外はしとしとと雨が降っていた。だからこんなにしんとしているのかと、目を覚ました名前はすぐに瞼を伏せる。こう静かすぎるのも、心細い。
 いつも名前は寝てばかりいるけれど、なにもそれは夜更かしをしているからとか、疲れているからとか、そういうことではない。神様が、名前の体をほんの少し間違えて作ってしまったのよ。今よりもっと小さかったころの名前に何かある度に母親が名前と幼なじみの彼にそう言い聞かせていたことを、名前はなんとはなしに思い出した。
 はあ、と熱い息を零したそのとき、軽いノックの音が耳に届いた。名前はゆるゆると瞼を開け、ドアに向かって緩慢な視線を送る。こめかみにひとつ、ぷつんと小さな雫がこぼれた。
「名前、亮くんが来てくれたわよ」
「ん…」
「…大丈夫か?」
 母親の後ろからひょこんと様子をうかがうようにして見えた顔に、名前はほんの少しだけ笑った。名前がこうやって体調を崩すと必ずお見舞いに来てくれて、自分のことみたいにつらそうな顔をしてくれる。それがどれだけ優しくとうといことか、名前はちゃんと知っていた。それこそ、痛いくらいに。

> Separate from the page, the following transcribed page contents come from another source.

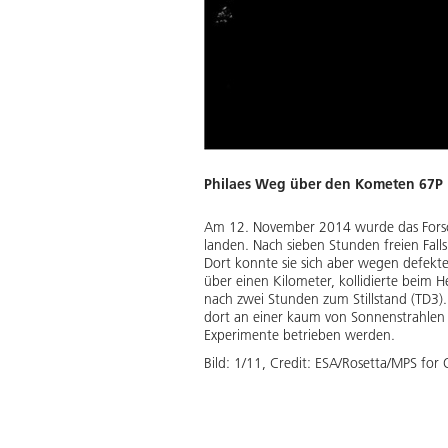
ung.
Philaes Weg über den Kometen 67P
Am 12. November 2014 wurde das Fors
landen. Nach sieben Stunden freien Falls
Dort konnte sie sich aber wegen defekte
über einen Kilometer, kollidierte beim
nach zwei Stunden zum Stillstand (TD3).
dort an einer kaum von Sonnenstrahlen 
Experimente betrieben werden.
Bild:
1
/
11
,
Credit:
ESA/Rosetta/MPS for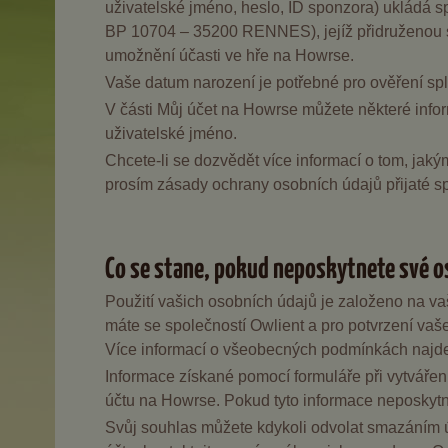
uživatelské jméno, heslo, ID sponzora) ukládá s
BP 10704 – 35200 RENNES), jejíž přidruženou spo
umožnění účasti ve hře na Howrse.
Vaše datum narození je potřebné pro ověření sp
V části Můj účet na Howrse můžete některé infor
uživatelské jméno.
Chcete-li se dozvědět více informací o tom, jak
prosím zásady ochrany osobních údajů přijaté s
Co se stane, pokud neposkytnete své o
Použití vašich osobních údajů je založeno na va
máte se společností Owlient a pro potvrzení v
Více informací o všeobecných podmínkách najd
Informace získané pomocí formuláře při vytváření
účtu na Howrse. Pokud tyto informace neposkytn
Svůj souhlas můžete kdykoli odvolat smazáním 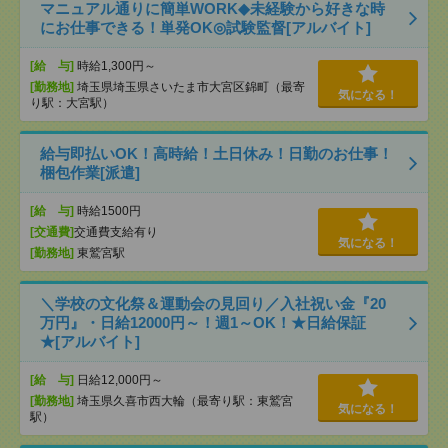
マニュアル通りに簡単WORK◆未経験から好きな時
にお仕事できる！単発OK◎試験監督[アルバイト]
[給 与]
時給1,300円～
[勤務地]
埼玉県埼玉県さいたま市大宮区錦町（最寄
気になる！
り駅：大宮駅）
給与即払いOK！高時給！土日休み！日勤のお仕事！
梱包作業[派遣]
[給 与]
時給1500円
[交通費]
交通費支給有り
気になる！
[勤務地]
東鷲宮駅
＼学校の文化祭＆運動会の見回り／入社祝い金『20
万円』・日給12000円～！週1～OK！★日給保証
★[アルバイト]
[給 与]
日給12,000円～
[勤務地]
埼玉県久喜市西大輪（最寄り駅：東鷲宮
気になる！
駅）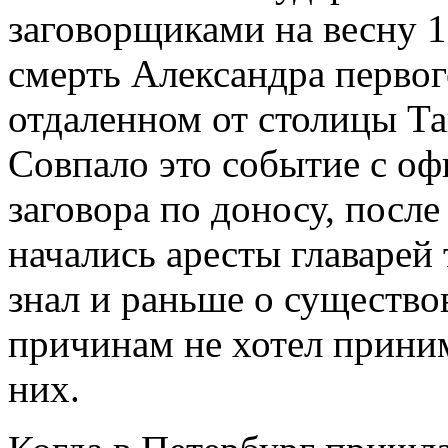
заговорщиками на весну 1
смерть Александра первог
отдаленном от столицы Та
Совпало это событие с о
заговора по доносу, после
начались аресты главарей
знал и раньше о существо
причинам не хотел прини
них.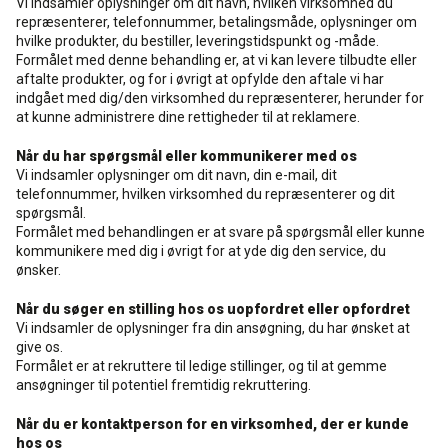
Vi indsamler oplysninger om dit navn, hvilken virksomhed du
repræsenterer, telefonnummer, betalingsmåde, oplysninger om
hvilke produkter, du bestiller, leveringstidspunkt og -måde.
Formålet med denne behandling er, at vi kan levere tilbudte eller
aftalte produkter, og for i øvrigt at opfylde den aftale vi har
indgået med dig/den virksomhed du repræsenterer, herunder for
at kunne administrere dine rettigheder til at reklamere.
Når du har spørgsmål eller kommunikerer med os
Vi indsamler oplysninger om dit navn, din e-mail, dit
telefonnummer, hvilken virksomhed du repræsenterer og dit
spørgsmål.
Formålet med behandlingen er at svare på spørgsmål eller kunne
kommunikere med dig i øvrigt for at yde dig den service, du
ønsker.
Når du søger en stilling hos os uopfordret eller opfordret
Vi indsamler de oplysninger fra din ansøgning, du har ønsket at
give os.
Formålet er at rekruttere til ledige stillinger, og til at gemme
ansøgninger til potentiel fremtidig rekruttering.
Når du er kontaktperson for en virksomhed, der er kunde
hos os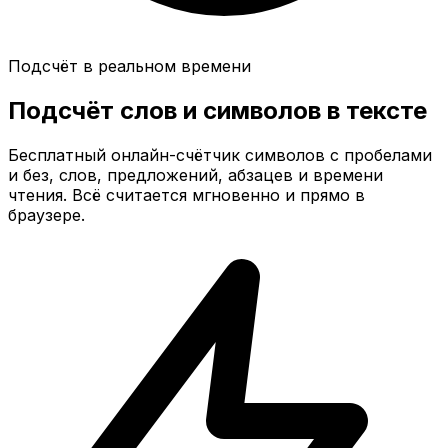
Подсчёт в реальном времени
Подсчёт слов и символов
в тексте
Бесплатный онлайн-счётчик символов с пробелами
и без, слов, предложений, абзацев и времени
чтения. Всё считается мгновенно и прямо в
браузере.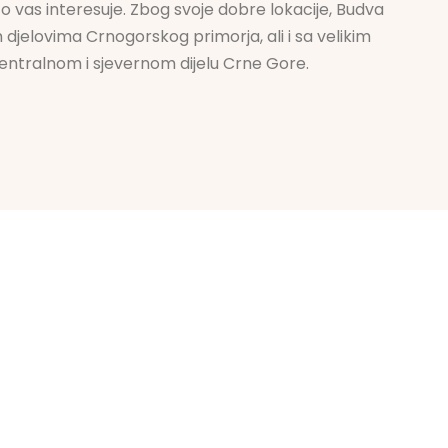
što vas interesuje. Zbog svoje dobre lokacije, Budva
 djelovima Crnogorskog primorja, ali i sa velikim
entralnom i sjevernom dijelu Crne Gore.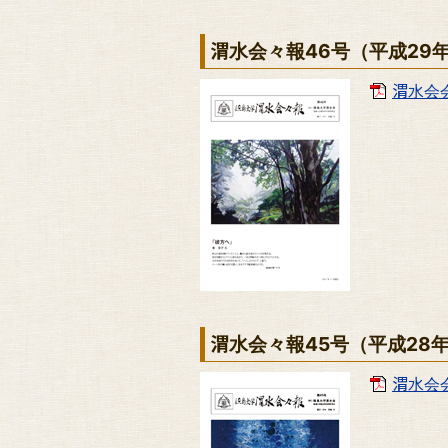
渭水会々報46号（平成29
渭水会会報
渭水会々報45号（平成28
渭水会会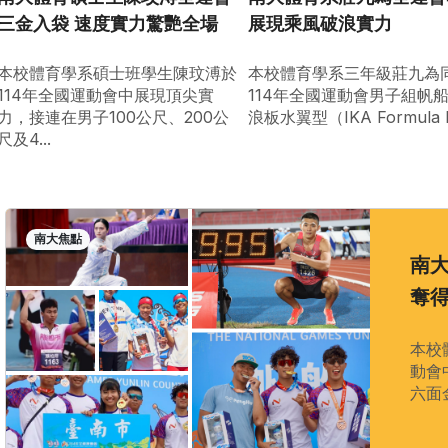
三金入袋 速度實力驚艷全場
展現乘風破浪實力
本校體育學系碩士班學生陳玟溥於
本校體育學系三年級莊九為
114年全國運動會中展現頂尖實
114年全國運動會男子組帆
力，接連在男子100公尺、200公
浪板水翼型（IKA Formula K.
尺及4...
南大焦點
南
奪
本校
動會
六面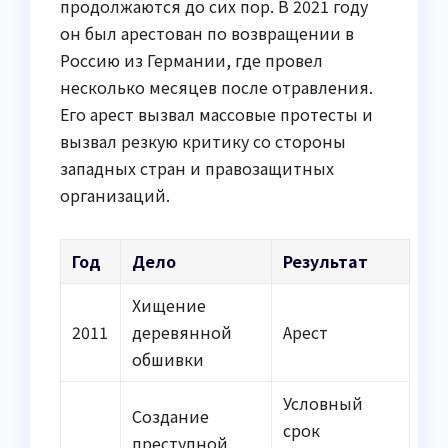
продолжаются до сих пор. В 2021 году
он был арестован по возвращении в
Россию из Германии, где провел
несколько месяцев после отравления.
Его арест вызвал массовые протесты и
вызвал резкую критику со стороны
западных стран и правозащитных
организаций.
Год
Дело
Результат
Хищение
2011
деревянной
Арест
обшивки
Условный
Создание
срок
преступной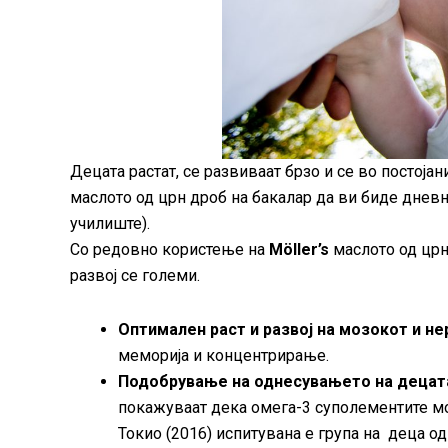
Децата растат, се развиваат брзо и се во постој
маслото од црн дроб на бакалар да ви биде дневн
училиште).
Со редовно користење на
Möller’s
маслото од црн
развој се големи.
Оптимален раст и развој на мозокот и не
меморија и концентрирање.
Подобрување на однесувањето на децата
покажуваат дека омега-3 суполементите м
Токио (2016) испитувана е група на деца од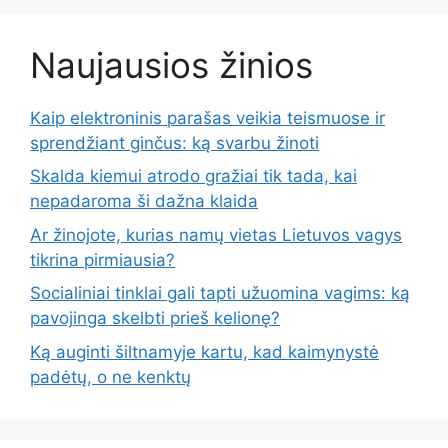
Naujausios žinios
Kaip elektroninis parašas veikia teismuose ir
sprendžiant ginčus: ką svarbu žinoti
Skalda kiemui atrodo gražiai tik tada, kai
nepadaroma ši dažna klaida
Ar žinojote, kurias namų vietas Lietuvos vagys
tikrina pirmiausia?
Socialiniai tinklai gali tapti užuomina vagims: ką
pavojinga skelbti prieš kelionę?
Ką auginti šiltnamyje kartu, kad kaimynystė
padėtų, o ne kenktų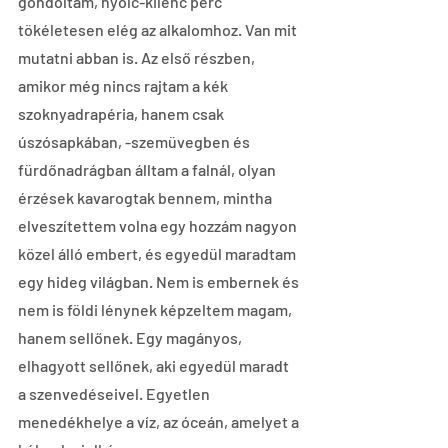
gondoltam, nyolc-kilenc perc 
tökéletesen elég az alkalomhoz. Van mit 
mutatni abban is. Az első részben, 
amikor még nincs rajtam a kék 
szoknyadrapéria, hanem csak 
úszósapkában, -szemüvegben és 
fürdőnadrágban álltam a falnál, olyan 
érzések kavarogtak bennem, mintha 
elveszítettem volna egy hozzám nagyon 
közel álló embert, és egyedül maradtam 
egy hideg világban. Nem is embernek és 
nem is földi lénynek képzeltem magam, 
hanem sellőnek. Egy magányos, 
elhagyott sellőnek, aki egyedül maradt 
a szenvedéseivel. Egyetlen 
menedékhelye a víz, az óceán, amelyet a 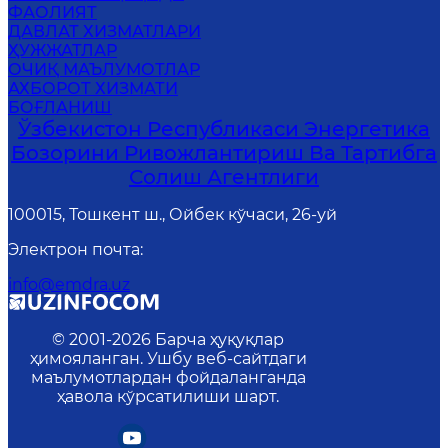
ФАОЛИЯТ
ДАВЛАТ ХИЗМАТЛАРИ
ҲУЖЖАТЛАР
ОЧИҚ МАЪЛУМОТЛАР
АХБОРОТ ХИЗМАТИ
БОҒЛАНИШ
Ўзбекистон Республикаси Энергетика
Бозорини Ривожлантириш Ва Тартибга
Солиш Агентлиги
100015, Тошкент ш., Ойбек кўчаси, 26-уй
Электрон почта
:
info@emdra.uz
© 2001-
2026
Барча ҳуқуқлар
ҳимояланган. Ушбу веб-сайтдаги
маълумотлардан фойдаланганда
ҳавола кўрсатилиши шарт.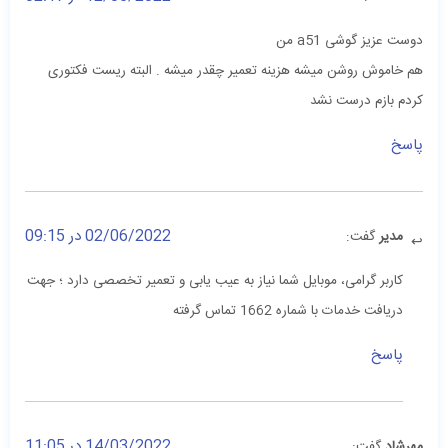
دوست عزیز گوشی a51 من
هم خاموش روشن میشه هزینه تعمیر چقدر میشه . البته ریست فکتوری
کردم بازم درست نشد
پاسخ
02/06/2022 در 09:15
مدیر
گفت:
کاربر گرامی، موبایل شما نیاز به عیب یابی و تعمیر تخصصی دارد ؛ جهت
دریافت خدمات با شماره 1662 تماس گرفته
پاسخ
14/03/2022 در 11:05
مهرشاد
گفت:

 今日は風邪じゃないから大丈夫だと言いつつ身体を起こしかけた名前を、どこかむっとした表情の宍戸が布団のほうへ軽く押した。力の入っていない身体は、すぐにぽすんと沈んでしまう。
「わっ」
「あのなあ、お前風邪じゃないのに熱出した時のほうがキツいんだろ」
「…今日のは大したことないと思うけど…」
「いいから寝てろ」
 ほんの少しの間にごつごつとしてきた掌が、そっと名前の額を覆う。いつだったか名前が「冷たいタオルなんかより人の手のほうがずっと熱を吸い取ってくれるんだよ」と言ったことを覚えているのだ。ひんやりとした体温が気持ち良くてほっと唇をゆるめると、宍戸も小さく笑った。
 今日学校であったことをぽつぽつと聞きながら、熱と混じった掌がぬるくなっては逆の手と交代されるのを何度か繰り返したあと、名前はふと宍戸を見つめた。
「亮ちゃん、練習はいいの?」
「雨けっこう降ってるから今日は休み。気付いてなかったのか?」
「あ…そういえば」
 ほんのさっきまでは、その雨のせいで落ち着かない思いをしていたのだった。「亮ちゃんのおかげですっかり忘れてたよ」と笑った名前に、それを知らない宍戸は呆れたような顔で「そうかよ」とつぶやく。
 やがて名前がうつらうつらと目を閉じるころの雨音は、包み込むように優しかった。